### Problem details
Please pick out each line in the items below that contains the string "degree", with case counting.

"""

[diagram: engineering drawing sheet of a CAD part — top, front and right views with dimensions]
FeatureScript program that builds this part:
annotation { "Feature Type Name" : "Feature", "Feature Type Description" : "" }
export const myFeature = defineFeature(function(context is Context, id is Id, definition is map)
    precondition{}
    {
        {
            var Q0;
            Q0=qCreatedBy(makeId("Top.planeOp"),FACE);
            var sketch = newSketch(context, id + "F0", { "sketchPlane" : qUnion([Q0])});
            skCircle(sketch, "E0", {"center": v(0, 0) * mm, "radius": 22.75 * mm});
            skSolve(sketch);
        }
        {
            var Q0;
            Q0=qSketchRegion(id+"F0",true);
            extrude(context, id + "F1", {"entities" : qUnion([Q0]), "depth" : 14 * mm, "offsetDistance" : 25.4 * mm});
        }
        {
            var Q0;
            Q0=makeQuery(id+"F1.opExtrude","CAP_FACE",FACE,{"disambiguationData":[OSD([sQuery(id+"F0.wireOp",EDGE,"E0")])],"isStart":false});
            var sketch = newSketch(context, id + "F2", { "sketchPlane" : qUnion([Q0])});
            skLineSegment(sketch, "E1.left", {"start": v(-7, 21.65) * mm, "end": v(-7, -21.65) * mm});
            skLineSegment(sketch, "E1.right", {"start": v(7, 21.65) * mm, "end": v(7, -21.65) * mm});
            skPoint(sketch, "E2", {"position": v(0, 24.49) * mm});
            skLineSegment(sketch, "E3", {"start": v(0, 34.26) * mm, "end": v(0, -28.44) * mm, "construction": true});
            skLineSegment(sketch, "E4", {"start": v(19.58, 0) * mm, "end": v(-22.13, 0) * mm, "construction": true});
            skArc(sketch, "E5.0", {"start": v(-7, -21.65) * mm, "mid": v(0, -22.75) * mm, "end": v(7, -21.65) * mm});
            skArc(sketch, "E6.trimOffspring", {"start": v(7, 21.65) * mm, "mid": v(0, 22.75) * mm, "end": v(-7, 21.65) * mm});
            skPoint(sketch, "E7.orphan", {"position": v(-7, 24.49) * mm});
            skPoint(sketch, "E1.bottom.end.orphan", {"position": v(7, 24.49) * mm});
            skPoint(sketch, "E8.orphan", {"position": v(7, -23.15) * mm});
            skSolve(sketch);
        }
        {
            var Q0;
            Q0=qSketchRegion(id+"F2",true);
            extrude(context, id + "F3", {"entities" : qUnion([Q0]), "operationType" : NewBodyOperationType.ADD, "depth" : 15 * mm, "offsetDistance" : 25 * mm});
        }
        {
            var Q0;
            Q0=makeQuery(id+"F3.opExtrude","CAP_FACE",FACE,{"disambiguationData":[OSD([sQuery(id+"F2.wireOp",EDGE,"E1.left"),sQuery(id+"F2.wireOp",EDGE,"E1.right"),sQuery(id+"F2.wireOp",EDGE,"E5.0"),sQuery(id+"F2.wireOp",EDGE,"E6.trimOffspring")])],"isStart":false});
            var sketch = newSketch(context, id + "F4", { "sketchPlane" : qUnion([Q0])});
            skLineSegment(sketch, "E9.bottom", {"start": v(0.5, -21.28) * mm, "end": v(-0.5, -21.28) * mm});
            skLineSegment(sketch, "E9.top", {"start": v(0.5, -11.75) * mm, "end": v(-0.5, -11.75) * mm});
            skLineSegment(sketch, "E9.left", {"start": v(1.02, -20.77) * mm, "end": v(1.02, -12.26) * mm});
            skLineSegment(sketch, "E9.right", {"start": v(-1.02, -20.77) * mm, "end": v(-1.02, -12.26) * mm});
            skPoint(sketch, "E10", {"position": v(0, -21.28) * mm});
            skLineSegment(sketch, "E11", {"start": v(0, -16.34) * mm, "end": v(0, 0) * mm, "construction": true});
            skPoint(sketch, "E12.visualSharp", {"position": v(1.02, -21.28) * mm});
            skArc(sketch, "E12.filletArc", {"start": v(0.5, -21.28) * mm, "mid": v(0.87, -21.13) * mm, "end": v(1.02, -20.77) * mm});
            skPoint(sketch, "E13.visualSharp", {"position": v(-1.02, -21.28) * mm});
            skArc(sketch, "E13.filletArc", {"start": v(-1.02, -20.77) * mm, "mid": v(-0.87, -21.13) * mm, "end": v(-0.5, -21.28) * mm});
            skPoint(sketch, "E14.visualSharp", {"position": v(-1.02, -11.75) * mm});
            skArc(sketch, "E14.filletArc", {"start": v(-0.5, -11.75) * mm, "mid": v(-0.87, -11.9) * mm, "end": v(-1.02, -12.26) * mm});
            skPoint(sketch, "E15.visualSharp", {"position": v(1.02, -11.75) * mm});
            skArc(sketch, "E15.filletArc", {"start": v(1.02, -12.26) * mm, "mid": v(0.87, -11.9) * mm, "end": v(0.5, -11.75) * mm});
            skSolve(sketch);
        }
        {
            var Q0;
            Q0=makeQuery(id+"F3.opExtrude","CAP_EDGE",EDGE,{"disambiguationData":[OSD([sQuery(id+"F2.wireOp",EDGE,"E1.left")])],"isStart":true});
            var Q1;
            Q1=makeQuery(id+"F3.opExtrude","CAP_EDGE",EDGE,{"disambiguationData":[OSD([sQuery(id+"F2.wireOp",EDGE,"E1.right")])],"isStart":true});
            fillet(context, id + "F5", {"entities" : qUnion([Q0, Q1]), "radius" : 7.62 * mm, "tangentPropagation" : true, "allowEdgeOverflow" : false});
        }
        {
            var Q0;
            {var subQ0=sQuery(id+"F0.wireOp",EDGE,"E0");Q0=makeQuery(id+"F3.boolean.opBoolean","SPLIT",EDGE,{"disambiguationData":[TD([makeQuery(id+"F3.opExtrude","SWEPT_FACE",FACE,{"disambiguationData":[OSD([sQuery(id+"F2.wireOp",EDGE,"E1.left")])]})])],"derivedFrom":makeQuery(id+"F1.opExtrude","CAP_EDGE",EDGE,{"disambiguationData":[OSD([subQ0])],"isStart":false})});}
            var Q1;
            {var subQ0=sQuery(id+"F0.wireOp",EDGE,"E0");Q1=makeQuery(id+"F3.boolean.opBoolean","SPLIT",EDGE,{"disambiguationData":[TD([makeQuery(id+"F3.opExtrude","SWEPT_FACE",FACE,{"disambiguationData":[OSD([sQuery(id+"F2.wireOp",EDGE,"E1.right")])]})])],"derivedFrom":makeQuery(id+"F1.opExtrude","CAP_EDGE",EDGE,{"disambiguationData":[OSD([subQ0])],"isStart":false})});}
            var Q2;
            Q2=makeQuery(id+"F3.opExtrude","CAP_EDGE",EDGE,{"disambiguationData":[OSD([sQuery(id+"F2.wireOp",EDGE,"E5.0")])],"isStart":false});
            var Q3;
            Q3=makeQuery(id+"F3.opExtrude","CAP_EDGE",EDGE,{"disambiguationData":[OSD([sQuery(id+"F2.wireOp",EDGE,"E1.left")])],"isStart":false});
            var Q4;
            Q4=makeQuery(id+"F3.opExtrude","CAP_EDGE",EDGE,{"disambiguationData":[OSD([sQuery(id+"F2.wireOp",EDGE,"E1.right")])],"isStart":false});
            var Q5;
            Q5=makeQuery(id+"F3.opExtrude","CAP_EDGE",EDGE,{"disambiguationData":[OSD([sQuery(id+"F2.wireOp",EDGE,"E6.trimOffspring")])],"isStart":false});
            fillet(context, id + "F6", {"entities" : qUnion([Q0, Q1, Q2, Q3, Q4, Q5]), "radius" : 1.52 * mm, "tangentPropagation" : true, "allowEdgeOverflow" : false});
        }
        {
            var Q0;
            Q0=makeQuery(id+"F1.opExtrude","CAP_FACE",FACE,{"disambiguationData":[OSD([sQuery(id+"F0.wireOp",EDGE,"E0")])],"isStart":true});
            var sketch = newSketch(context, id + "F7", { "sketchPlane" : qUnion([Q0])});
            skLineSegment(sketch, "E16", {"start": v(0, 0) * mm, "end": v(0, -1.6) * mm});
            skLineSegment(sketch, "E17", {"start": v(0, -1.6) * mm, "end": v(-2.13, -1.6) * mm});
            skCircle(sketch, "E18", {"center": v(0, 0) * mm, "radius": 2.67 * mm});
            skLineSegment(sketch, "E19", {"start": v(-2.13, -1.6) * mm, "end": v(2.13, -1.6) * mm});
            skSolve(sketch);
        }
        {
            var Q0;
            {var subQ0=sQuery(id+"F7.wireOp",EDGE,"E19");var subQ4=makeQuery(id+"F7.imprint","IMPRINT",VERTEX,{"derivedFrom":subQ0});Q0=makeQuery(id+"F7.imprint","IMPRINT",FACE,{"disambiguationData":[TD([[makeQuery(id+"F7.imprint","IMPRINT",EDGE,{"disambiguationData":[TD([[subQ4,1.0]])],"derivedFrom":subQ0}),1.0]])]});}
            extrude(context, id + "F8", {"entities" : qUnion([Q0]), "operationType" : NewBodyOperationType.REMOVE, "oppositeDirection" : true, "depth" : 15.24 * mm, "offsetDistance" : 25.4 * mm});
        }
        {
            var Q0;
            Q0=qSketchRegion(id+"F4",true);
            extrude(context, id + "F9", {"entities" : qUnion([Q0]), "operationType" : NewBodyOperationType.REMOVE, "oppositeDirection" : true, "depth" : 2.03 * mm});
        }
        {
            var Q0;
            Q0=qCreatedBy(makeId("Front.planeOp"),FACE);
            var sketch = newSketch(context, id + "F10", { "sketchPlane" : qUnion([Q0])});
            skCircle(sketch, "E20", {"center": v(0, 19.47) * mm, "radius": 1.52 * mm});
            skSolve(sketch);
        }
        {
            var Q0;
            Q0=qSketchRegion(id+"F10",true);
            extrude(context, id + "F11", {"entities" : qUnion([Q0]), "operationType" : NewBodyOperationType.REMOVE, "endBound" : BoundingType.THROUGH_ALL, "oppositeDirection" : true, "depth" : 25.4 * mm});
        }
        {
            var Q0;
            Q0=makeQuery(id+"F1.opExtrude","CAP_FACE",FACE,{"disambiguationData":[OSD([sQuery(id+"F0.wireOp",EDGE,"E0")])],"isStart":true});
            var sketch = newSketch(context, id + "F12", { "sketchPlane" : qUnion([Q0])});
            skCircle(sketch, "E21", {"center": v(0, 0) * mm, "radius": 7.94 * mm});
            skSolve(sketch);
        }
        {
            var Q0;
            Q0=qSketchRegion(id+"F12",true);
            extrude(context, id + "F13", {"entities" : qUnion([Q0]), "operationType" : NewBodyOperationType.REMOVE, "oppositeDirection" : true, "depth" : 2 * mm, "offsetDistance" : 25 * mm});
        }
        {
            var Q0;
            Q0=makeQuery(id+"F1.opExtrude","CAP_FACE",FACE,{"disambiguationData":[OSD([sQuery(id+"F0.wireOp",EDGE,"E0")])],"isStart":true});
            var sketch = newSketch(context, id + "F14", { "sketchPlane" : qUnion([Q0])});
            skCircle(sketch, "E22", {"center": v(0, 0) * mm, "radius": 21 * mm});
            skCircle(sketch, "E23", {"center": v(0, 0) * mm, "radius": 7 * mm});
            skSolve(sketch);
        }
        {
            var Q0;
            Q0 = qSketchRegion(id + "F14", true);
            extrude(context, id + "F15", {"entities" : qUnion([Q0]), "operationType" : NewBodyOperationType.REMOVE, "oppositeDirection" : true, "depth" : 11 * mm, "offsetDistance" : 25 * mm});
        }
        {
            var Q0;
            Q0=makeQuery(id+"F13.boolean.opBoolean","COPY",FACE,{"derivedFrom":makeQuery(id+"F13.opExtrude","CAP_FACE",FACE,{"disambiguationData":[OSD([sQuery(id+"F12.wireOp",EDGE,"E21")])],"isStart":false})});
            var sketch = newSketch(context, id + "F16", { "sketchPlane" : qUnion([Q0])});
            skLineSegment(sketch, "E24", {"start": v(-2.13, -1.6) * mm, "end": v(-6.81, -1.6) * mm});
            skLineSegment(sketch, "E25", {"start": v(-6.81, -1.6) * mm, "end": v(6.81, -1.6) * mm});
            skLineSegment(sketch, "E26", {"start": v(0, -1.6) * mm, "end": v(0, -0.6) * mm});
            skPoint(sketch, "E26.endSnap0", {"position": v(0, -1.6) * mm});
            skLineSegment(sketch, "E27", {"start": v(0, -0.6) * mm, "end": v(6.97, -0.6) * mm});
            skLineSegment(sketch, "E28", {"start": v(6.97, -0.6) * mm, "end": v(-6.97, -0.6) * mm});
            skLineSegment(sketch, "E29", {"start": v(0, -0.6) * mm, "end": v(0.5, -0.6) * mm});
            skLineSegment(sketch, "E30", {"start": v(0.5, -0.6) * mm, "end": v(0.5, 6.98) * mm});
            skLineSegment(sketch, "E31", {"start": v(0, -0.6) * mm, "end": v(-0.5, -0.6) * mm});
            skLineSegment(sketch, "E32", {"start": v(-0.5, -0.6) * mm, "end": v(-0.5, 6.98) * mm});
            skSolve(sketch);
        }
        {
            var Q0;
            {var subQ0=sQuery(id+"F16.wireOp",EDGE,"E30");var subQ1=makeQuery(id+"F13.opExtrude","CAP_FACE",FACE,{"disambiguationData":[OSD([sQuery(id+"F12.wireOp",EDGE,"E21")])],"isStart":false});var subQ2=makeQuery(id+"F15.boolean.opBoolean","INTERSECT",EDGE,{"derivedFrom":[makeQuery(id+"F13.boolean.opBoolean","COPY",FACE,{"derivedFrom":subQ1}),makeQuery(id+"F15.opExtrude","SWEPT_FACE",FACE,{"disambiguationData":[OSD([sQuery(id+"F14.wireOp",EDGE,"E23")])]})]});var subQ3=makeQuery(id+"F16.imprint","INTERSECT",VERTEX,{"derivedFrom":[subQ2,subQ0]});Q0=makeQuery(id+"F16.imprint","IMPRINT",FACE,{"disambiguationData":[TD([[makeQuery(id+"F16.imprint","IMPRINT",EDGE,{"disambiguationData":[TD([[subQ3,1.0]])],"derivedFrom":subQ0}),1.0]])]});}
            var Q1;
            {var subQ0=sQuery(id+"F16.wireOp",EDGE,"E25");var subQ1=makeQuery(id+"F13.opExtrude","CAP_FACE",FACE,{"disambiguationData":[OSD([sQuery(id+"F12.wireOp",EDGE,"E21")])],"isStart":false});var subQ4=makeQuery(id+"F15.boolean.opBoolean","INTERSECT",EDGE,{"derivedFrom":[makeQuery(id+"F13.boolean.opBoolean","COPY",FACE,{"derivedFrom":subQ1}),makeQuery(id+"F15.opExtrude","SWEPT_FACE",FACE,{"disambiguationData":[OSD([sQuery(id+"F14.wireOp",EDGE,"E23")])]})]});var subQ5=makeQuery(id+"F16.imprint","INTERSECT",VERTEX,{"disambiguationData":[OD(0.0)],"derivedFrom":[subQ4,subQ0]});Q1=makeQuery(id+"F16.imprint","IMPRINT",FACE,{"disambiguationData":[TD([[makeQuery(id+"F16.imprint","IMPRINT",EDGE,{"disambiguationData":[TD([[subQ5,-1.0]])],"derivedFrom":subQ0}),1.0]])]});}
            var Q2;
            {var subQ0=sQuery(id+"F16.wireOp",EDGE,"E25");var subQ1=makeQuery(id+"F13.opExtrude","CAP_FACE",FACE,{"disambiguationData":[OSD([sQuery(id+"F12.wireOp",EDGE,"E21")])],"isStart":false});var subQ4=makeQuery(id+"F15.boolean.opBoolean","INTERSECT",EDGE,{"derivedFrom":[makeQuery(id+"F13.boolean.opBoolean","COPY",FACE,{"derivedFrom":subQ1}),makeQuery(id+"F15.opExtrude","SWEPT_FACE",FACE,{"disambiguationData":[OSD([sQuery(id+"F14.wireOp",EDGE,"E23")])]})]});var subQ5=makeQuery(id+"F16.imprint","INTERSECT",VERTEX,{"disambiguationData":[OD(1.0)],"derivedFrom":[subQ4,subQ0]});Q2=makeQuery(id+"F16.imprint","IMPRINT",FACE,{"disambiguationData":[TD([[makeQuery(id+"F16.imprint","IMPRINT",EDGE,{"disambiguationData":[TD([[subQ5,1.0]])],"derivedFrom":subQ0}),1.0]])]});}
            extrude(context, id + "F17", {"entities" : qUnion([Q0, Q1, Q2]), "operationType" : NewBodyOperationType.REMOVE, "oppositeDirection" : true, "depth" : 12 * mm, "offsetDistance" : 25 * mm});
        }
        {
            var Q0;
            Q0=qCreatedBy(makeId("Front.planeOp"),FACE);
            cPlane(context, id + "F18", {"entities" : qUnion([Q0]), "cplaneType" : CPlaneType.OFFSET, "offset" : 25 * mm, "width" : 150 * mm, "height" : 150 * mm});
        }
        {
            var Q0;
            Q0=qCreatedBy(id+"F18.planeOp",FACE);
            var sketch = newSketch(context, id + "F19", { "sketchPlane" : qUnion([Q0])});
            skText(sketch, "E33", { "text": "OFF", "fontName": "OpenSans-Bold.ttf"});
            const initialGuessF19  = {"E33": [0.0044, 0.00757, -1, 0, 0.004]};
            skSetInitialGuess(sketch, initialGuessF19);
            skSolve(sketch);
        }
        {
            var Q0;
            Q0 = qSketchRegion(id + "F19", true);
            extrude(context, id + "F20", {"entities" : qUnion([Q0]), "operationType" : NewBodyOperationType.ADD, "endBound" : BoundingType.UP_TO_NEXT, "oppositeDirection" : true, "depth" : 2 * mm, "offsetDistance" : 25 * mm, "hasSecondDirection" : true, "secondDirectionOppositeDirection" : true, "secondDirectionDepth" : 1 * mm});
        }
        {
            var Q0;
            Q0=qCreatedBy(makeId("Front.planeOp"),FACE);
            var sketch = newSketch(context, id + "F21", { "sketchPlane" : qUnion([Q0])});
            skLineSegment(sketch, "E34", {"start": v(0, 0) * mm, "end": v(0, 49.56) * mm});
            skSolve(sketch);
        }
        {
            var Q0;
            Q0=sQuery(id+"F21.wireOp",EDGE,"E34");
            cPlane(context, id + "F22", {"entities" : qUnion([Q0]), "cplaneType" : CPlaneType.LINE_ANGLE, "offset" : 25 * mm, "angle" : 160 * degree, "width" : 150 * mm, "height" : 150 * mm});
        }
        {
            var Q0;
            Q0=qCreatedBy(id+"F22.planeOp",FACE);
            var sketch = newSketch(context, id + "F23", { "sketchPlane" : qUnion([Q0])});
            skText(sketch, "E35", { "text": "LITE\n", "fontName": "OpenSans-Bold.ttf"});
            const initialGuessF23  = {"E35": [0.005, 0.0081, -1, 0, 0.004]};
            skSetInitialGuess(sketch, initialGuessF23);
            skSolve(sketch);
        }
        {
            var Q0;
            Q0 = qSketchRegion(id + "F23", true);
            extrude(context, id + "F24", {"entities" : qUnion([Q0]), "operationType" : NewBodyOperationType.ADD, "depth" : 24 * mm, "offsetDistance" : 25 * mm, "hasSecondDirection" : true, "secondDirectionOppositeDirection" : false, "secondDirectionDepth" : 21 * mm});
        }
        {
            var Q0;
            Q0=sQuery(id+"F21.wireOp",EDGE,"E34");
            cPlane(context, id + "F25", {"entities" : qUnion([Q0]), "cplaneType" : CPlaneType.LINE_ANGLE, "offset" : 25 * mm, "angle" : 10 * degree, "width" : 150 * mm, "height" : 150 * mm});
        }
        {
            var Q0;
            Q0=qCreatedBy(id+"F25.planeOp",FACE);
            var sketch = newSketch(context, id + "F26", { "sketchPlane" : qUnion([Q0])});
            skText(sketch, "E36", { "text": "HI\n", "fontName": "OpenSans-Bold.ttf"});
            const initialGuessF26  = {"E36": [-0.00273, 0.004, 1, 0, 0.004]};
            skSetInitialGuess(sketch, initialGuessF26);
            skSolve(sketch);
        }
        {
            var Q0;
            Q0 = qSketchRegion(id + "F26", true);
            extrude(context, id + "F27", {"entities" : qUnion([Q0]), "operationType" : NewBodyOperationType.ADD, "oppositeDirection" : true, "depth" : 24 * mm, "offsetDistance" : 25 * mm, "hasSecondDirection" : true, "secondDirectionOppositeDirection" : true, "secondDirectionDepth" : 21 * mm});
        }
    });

"""

### Exercise output
            cPlane(context, id + "F22", {"entities" : qUnion([Q0]), "cplaneType" : CPlaneType.LINE_ANGLE, "offset" : 25 * mm, "angle" : 160 * degree, "width" : 150 * mm, "height" : 150 * mm});
            cPlane(context, id + "F25", {"entities" : qUnion([Q0]), "cplaneType" : CPlaneType.LINE_ANGLE, "offset" : 25 * mm, "angle" : 10 * degree, "width" : 150 * mm, "height" : 150 * mm});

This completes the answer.